Data extracted from a collection
* * * * * * *

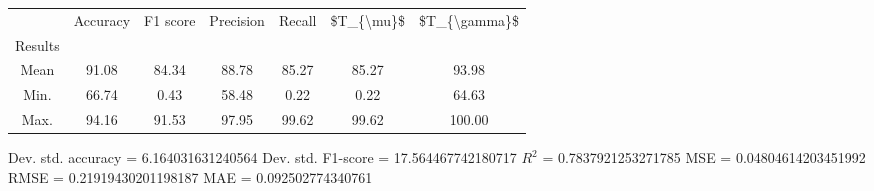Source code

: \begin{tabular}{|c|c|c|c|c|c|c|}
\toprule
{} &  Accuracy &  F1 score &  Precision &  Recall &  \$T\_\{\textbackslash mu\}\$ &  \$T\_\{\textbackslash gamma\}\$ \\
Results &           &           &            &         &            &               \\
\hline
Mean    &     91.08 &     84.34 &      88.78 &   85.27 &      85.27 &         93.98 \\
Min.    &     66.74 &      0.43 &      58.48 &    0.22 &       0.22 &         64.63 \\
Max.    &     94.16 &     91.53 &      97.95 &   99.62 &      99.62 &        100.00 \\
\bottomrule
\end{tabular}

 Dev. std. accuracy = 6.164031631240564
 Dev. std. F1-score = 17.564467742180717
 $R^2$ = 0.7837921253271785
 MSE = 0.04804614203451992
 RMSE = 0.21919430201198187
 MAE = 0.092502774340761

* * * * * * *

Task directions:
Provide the number of lines above containing "score" and nothing else.

The answer:
2